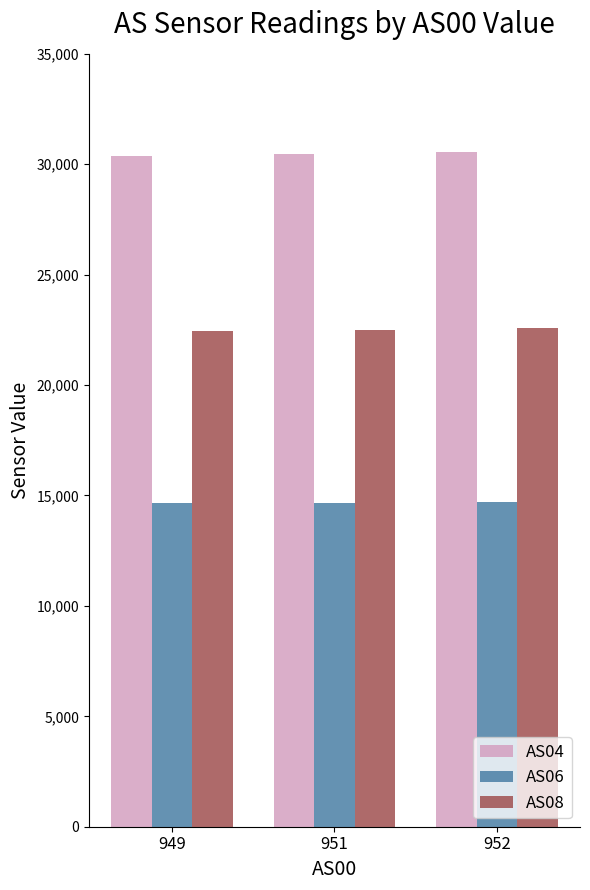

Rank the series by their maximum value, from highest to lowest.

AS04, AS08, AS06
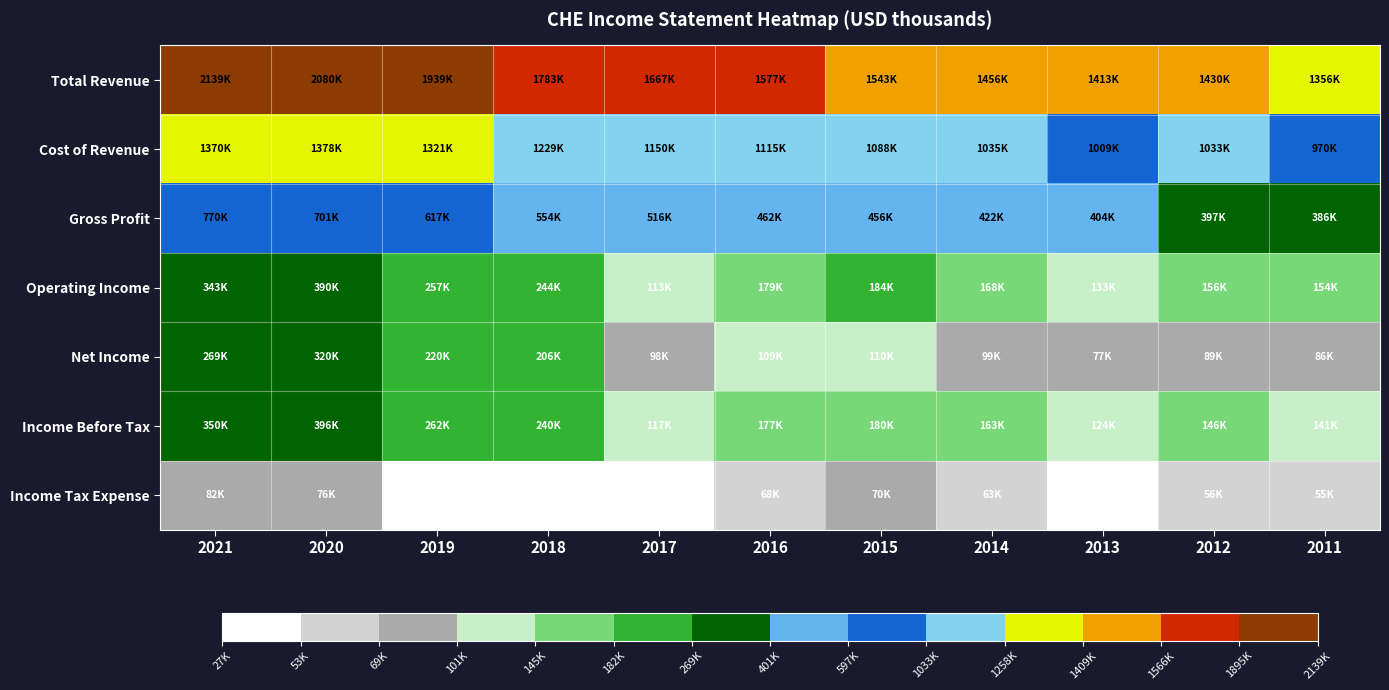

Which series changed the most between 2017 and 2015?

Total Revenue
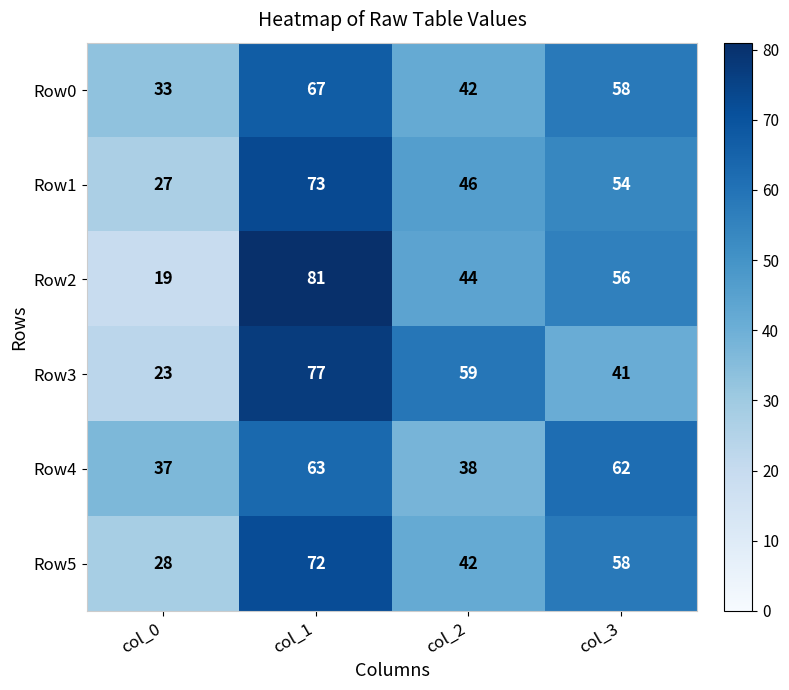

Rank the categories by Row2 value from lowest to highest.

col_0, col_2, col_3, col_1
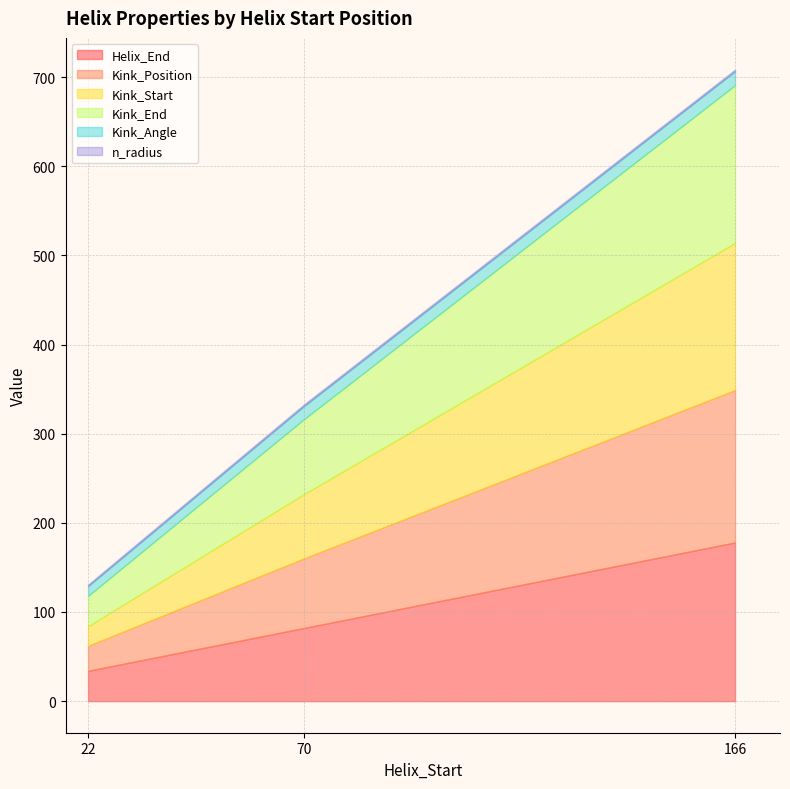

Which series has the largest total across all categories?

Kink_End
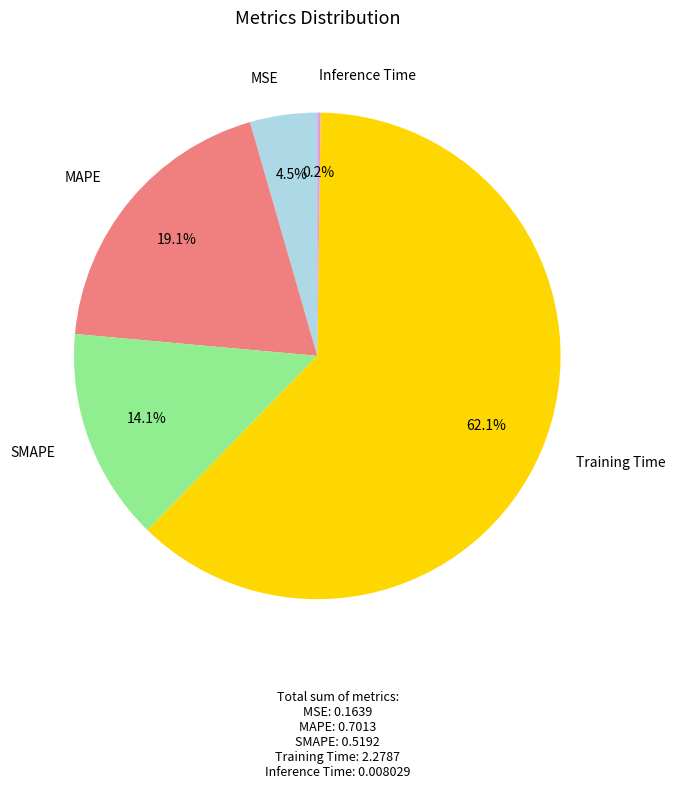

What is the largest slice in the pie chart?

Training Time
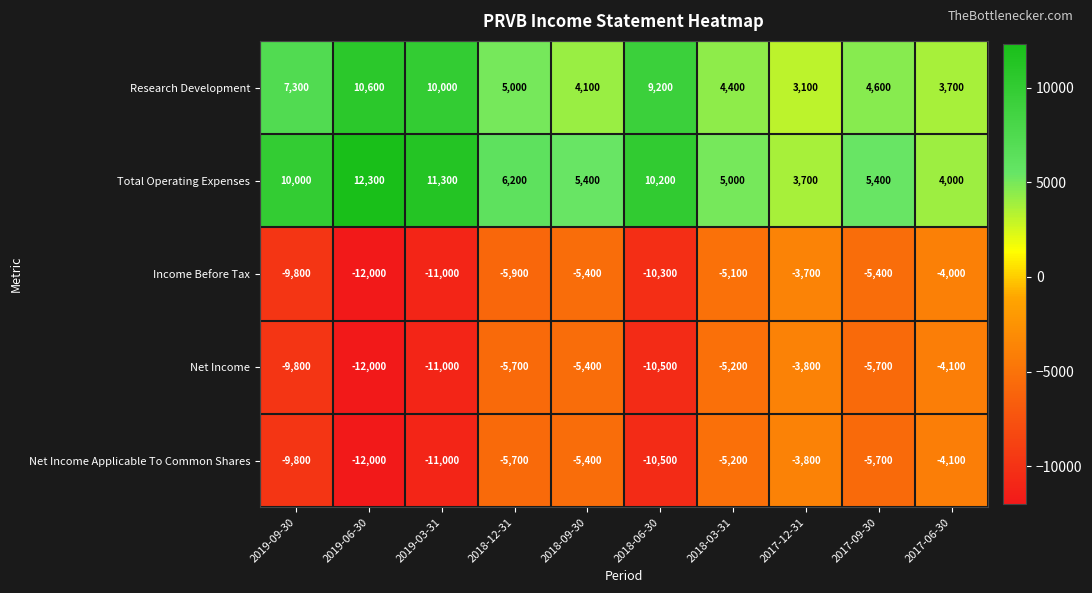

What is the difference between the Net Income values at 2018-03-31 and 2017-06-30?

1100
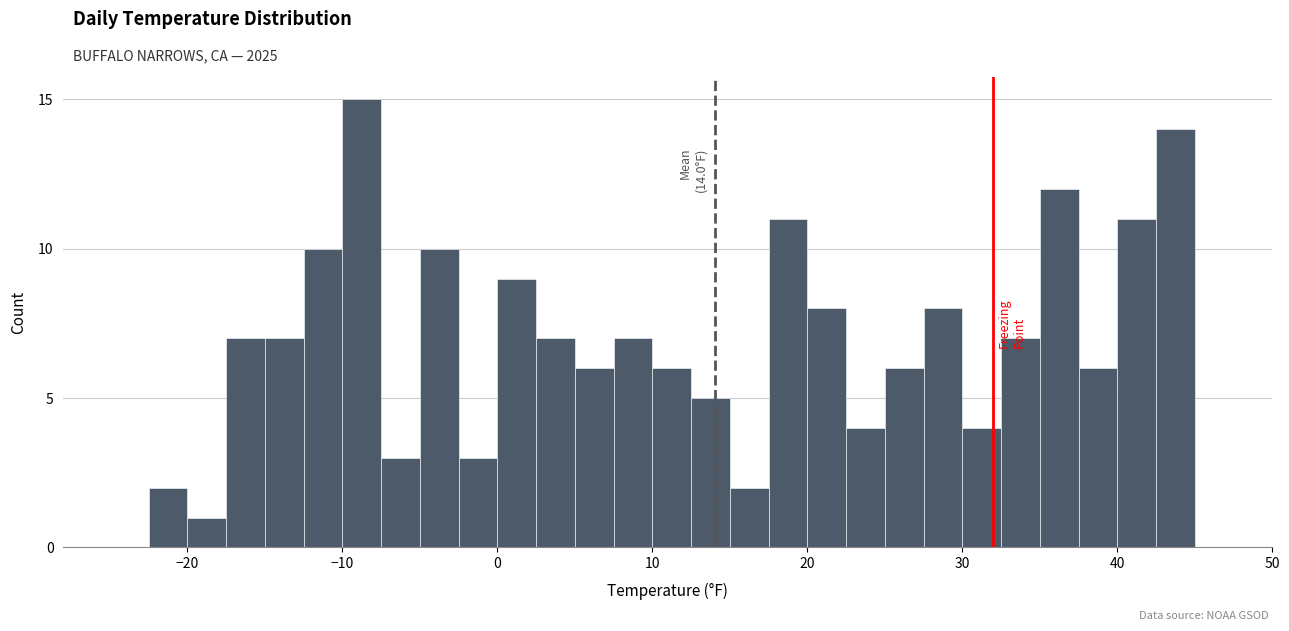

Around what value on the x-axis is the tallest bar? Give the approximate position of its centre, as read against the axis.

-9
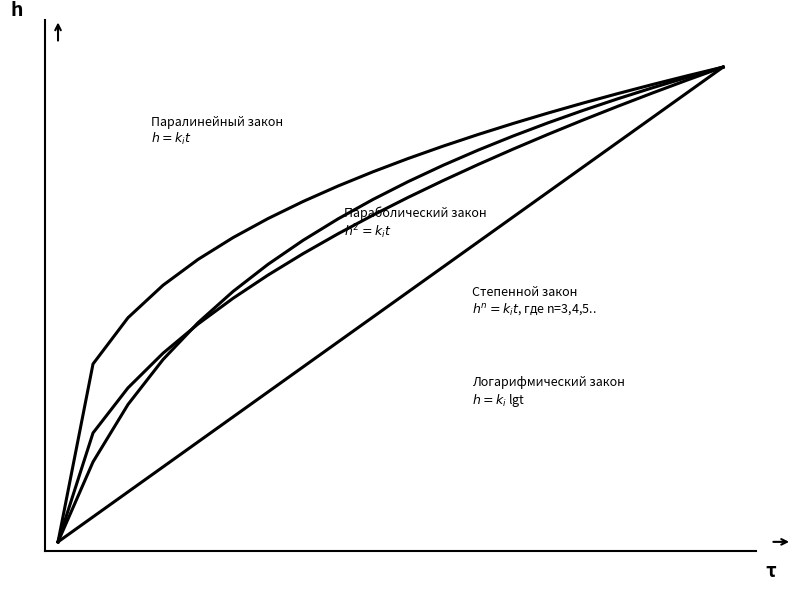

Does the chart have visible grid lines?

No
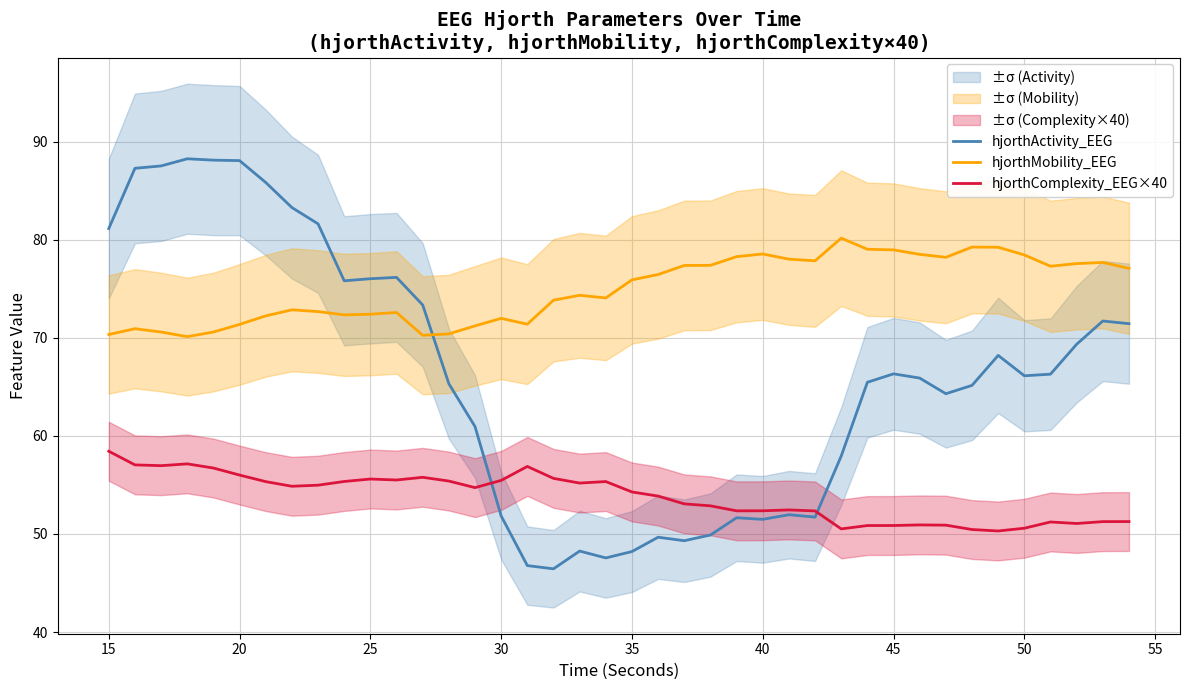

What is the highest value of the hjorthMobility_EEG series?

80.2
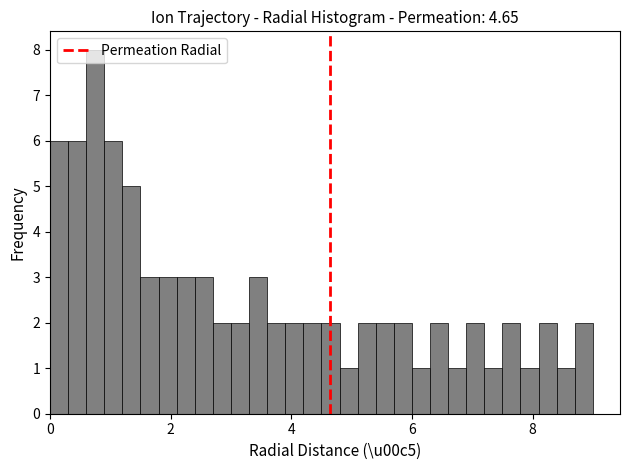

Around what value on the x-axis is the tallest bar? Give the approximate position of its centre, as read against the axis.

0.8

About this task:
Copy all of the material above word for word, but leave out the pictures.

Task result:
Rank the series by their maximum value, from highest to lowest.

AS04, AS08, AS06

Which series changed the most between 2017 and 2015?

Total Revenue

Rank the categories by Row2 value from lowest to highest.

col_0, col_2, col_3, col_1

Which series has the largest total across all categories?

Kink_End

What is the largest slice in the pie chart?

Training Time

What is the difference between the Net Income values at 2018-03-31 and 2017-06-30?

1100

Around what value on the x-axis is the tallest bar? Give the approximate position of its centre, as read against the axis.

-9

Does the chart have visible grid lines?

No

What is the highest value of the hjorthMobility_EEG series?

80.2

Around what value on the x-axis is the tallest bar? Give the approximate position of its centre, as read against the axis.

0.8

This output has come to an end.